SUPPLIED DATA:
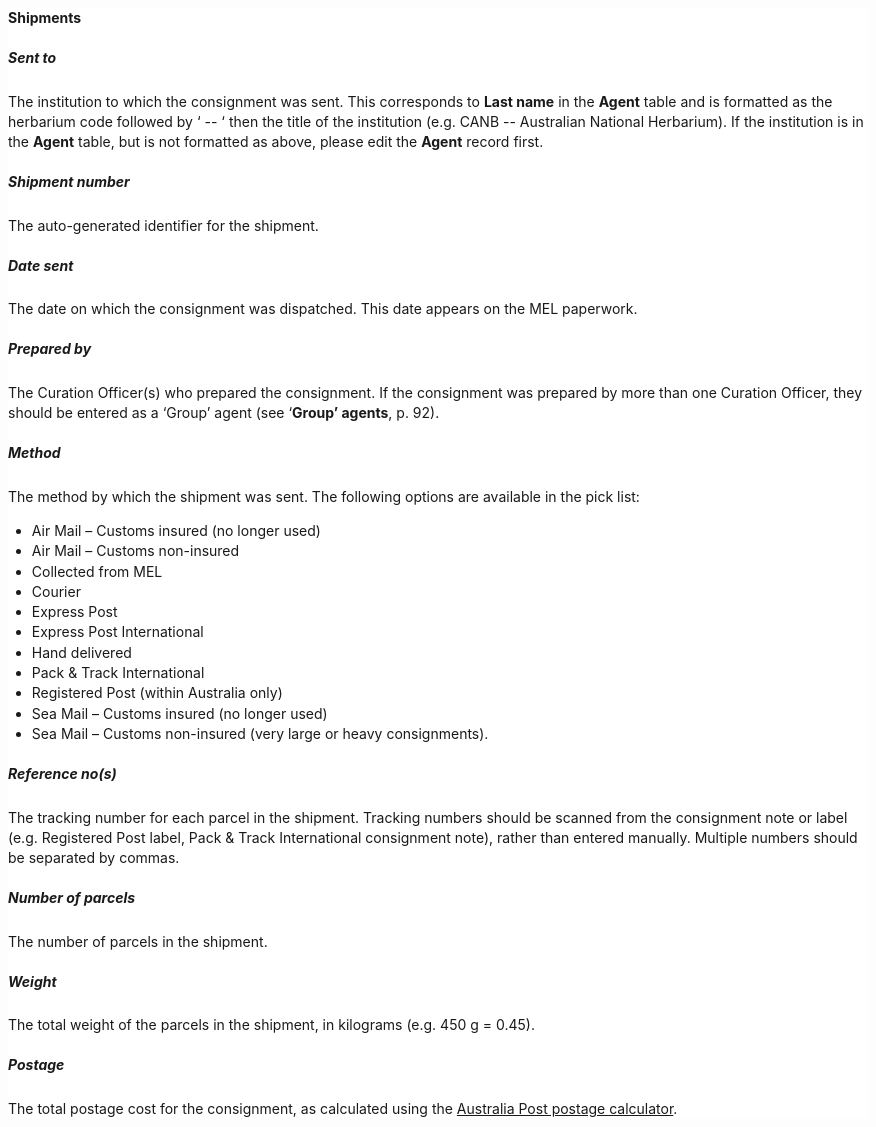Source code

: #### Shipments

##### Sent to

The institution to which the consignment was sent. This corresponds to **Last name** in the **Agent** table and is formatted as the herbarium code followed by ‘ -- ‘ then the title of the institution (e.g. CANB -- Australian National Herbarium). If the institution is in the **Agent** table, but is not formatted as above, please edit the **Agent** record first.

##### Shipment number

The auto-generated identifier for the shipment.

##### Date sent

The date on which the consignment was dispatched. This date appears on the MEL paperwork.

##### Prepared by

The Curation Officer(s) who prepared the consignment. If the consignment was prepared by more than one Curation Officer, they should be entered as a ‘Group’ agent (see ‘**Group’ agents**, p. 92).

##### Method

The method by which the shipment was sent. The following options are available in the pick list:

-   Air Mail – Customs insured (no longer used)
-   Air Mail – Customs non-insured
-   Collected from MEL
-   Courier
-   Express Post
-   Express Post International
-   Hand delivered
-   Pack & Track International
-   Registered Post (within Australia only)
-   Sea Mail – Customs insured (no longer used)
-   Sea Mail – Customs non-insured (very large or heavy consignments).

##### Reference no(s) 

The tracking number for each parcel in the shipment. Tracking numbers should be scanned from the consignment note or label (e.g. Registered Post label, Pack & Track International consignment note), rather than entered manually. Multiple numbers should be separated by commas.

##### Number of parcels

The number of parcels in the shipment.

##### Weight

The total weight of the parcels in the shipment, in kilograms (e.g. 450 g = 0.45).

##### Postage

The total postage cost for the consignment, as calculated using the [Australia Post postage calculator](http://auspost.com.au/apps/postage-calculator.html).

TASK PROMPT: Repeat the listing verbatim without its pictures.

SOLUTION BELOW:
Source code

: #### Shipments

##### Sent to

The institution to which the consignment was sent. This corresponds to **Last name** in the **Agent** table and is formatted as the herbarium code followed by ‘ -- ‘ then the title of the institution (e.g. CANB -- Australian National Herbarium). If the institution is in the **Agent** table, but is not formatted as above, please edit the **Agent** record first.

##### Shipment number

The auto-generated identifier for the shipment.

##### Date sent

The date on which the consignment was dispatched. This date appears on the MEL paperwork.

##### Prepared by

The Curation Officer(s) who prepared the consignment. If the consignment was prepared by more than one Curation Officer, they should be entered as a ‘Group’ agent (see ‘**Group’ agents**, p. 92).

##### Method

The method by which the shipment was sent. The following options are available in the pick list:

-   Air Mail – Customs insured (no longer used)
-   Air Mail – Customs non-insured
-   Collected from MEL
-   Courier
-   Express Post
-   Express Post International
-   Hand delivered
-   Pack & Track International
-   Registered Post (within Australia only)
-   Sea Mail – Customs insured (no longer used)
-   Sea Mail – Customs non-insured (very large or heavy consignments).

##### Reference no(s) 

The tracking number for each parcel in the shipment. Tracking numbers should be scanned from the consignment note or label (e.g. Registered Post label, Pack & Track International consignment note), rather than entered manually. Multiple numbers should be separated by commas.

##### Number of parcels

The number of parcels in the shipment.

##### Weight

The total weight of the parcels in the shipment, in kilograms (e.g. 450 g = 0.45).

##### Postage

The total postage cost for the consignment, as calculated using the [Australia Post postage calculator](http://auspost.com.au/apps/postage-calculator.html).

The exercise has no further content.